-- GIVEN TEXT follows --

As your queries are related to Growl for Window, it would probably be best
to send them to the Growl for Windows Group:
Email: [email protected]
Online: http://groups.google.com/group/growl-for-windows

In theory, the purpose of the salt of is to prevent replay attacks, so I
believe that the Growl for Windows application should reject messages that
use the same salt, but I know from experience that it currently does not.

Carey

On Thu, Apr 15, 2010 at 4:10 PM, Patrick Stein <[email protected]> wrote:

>
> In the binary Growl Talk protocol, authentication was done by
> computing a hash value for the whole message + a secret password
> and appending this hash to the message.  If someone could eavesdrop
> on the Growl Talk communication, they could replay messages at
> a later date without having to know the secret password.  However,
> they could not craft new messages for an application without knowing
> the secret password.
>
> I'm reading the GNTP spec here:
>    http://www.growlforwindows.com/gfw/help/gntp.aspx
>
> and looking at this sample implementation here:
>    http://github.com/mattn/perl-Growl-GNTP/blob/master/lib/Growl/GNTP.pm
>
> (which looks reasonably to spec except that it doesn't support
> the x-growl-resource:// referencing)

-- GIVEN TEXT concluded --
-- RECORD SET follows --

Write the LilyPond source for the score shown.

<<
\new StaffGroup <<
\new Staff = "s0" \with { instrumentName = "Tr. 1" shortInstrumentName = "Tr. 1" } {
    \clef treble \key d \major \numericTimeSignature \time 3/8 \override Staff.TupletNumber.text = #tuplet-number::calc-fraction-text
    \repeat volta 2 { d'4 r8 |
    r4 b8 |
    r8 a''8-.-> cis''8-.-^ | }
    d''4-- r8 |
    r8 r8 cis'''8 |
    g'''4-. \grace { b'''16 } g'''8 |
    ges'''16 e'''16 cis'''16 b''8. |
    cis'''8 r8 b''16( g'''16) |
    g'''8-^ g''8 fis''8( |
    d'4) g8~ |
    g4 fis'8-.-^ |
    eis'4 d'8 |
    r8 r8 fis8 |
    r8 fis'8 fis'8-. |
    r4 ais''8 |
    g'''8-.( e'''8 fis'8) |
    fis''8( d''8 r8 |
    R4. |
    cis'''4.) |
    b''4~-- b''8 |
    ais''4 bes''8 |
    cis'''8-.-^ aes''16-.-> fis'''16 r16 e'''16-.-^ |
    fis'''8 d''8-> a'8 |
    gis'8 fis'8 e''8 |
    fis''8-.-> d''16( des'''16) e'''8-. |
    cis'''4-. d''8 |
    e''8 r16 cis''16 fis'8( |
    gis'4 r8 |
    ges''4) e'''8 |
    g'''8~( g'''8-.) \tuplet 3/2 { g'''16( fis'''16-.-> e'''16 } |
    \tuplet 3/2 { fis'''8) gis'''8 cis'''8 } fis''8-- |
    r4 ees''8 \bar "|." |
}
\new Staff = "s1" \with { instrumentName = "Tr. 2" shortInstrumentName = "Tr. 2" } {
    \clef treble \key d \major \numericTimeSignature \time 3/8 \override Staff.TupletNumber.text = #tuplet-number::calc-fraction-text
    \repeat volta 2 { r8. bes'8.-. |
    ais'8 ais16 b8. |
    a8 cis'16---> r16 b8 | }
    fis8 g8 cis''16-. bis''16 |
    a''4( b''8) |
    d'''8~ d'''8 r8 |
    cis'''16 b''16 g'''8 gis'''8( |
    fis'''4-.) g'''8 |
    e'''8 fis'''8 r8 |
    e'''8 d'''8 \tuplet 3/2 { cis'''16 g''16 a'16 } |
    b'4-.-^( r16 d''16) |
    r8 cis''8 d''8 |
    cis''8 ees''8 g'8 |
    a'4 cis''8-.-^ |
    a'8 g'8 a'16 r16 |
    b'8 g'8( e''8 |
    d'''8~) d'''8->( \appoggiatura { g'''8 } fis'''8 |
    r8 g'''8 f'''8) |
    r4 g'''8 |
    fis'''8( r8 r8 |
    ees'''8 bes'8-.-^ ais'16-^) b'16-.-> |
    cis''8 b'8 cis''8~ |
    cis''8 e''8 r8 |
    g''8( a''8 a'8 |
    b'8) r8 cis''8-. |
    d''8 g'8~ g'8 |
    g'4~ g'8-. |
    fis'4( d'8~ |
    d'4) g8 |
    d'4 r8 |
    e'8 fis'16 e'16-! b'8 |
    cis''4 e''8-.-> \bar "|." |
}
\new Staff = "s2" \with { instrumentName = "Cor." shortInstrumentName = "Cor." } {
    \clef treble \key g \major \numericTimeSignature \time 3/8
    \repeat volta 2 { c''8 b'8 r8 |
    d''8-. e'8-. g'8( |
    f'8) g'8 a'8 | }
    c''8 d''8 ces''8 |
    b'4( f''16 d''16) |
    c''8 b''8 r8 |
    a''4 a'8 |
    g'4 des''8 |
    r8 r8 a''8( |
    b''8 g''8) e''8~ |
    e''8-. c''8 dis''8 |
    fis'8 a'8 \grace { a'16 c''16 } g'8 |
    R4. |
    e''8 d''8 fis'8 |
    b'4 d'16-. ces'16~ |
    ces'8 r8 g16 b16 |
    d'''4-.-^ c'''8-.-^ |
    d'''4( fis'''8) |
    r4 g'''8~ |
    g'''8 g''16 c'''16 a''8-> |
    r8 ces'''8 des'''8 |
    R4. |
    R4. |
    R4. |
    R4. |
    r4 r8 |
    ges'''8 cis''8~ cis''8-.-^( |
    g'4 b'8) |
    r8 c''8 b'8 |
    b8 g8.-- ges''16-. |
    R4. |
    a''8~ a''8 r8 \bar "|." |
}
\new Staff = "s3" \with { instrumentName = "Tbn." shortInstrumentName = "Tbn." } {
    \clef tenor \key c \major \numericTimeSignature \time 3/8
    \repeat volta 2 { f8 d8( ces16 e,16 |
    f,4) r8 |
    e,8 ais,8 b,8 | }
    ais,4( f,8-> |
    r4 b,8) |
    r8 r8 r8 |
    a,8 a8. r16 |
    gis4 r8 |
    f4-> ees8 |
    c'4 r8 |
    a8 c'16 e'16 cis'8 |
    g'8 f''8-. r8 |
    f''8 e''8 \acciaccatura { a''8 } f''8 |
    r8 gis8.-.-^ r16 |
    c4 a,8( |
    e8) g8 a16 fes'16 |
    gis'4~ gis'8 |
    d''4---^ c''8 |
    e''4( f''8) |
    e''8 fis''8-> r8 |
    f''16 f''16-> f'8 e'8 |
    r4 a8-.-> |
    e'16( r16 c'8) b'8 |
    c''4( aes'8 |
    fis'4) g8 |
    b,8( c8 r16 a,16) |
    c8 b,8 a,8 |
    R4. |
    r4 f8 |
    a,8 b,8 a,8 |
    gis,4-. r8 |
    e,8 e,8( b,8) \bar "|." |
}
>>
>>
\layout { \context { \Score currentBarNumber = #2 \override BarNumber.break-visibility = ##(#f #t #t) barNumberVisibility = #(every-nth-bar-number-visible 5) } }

-- RECORD SET concluded --

TASK DIRECTIONS: Pick up the email about Growl for Windows and replay attacks after its last line and keep writing it.

RESULT OF THIS TASK:
>
> And, it looks to me like the authentication got thrown out
> inadvertently (in both the protocol spec and the sample Perl
> code there).  It looks like now anyone who can eavesdrop on
> an encrypted or authenticated channel can both resend messages
> at later times *and* craft new authenticated messages from scratch
> without having to know the secret password.
>
> Here's all that I have to do:
> 1. intercept a message
> 2. copy out the keyHashAlgorithm, keyHash, and salt.
> 3. craft any unencrypted message that I want using the same
>      keyHashAlgorithm, keyHash, and salt
>
>   GNTP/1.0 NOTIFY NONE keyHashAlgorithm:keyHash.salt
>   <any message that I desire>
>
> This new message will have a valid keyHash since the keyHash
> did not depend on the message contents in any way.  The only
> way this might still be okay is if the server side keeps track
> of every keyHash/salt it has ever received and only lets each
> get used once.  This would be a nightmare on both ends of the
> socket.
>
> The situation looks to be even worse in the sample Perl code
> that I was looking at because it appears (and, maybe I am reading
> it incorrectly, but it appears) step #5 is omitted from the
> Key Generation described in the protocol document and the actual
> key itself is sent in place of the keyHash.  This means that I
> can even send encrypted (and authenticated) messages without
> ever needing to know the password since I already have the
> encryption key in my hand.  I hope the server side is not skipping
> step #5 and will reject all of the encrypted messages generated
> by that Perl code.
>
> Can somebody please clarify?
>
> Even if we don't bother correcting the protocol to prevent
> replays, we should at least make sure you cannot send arbitrary
> authenticated (or encrypted!!) messages without the secret
> password.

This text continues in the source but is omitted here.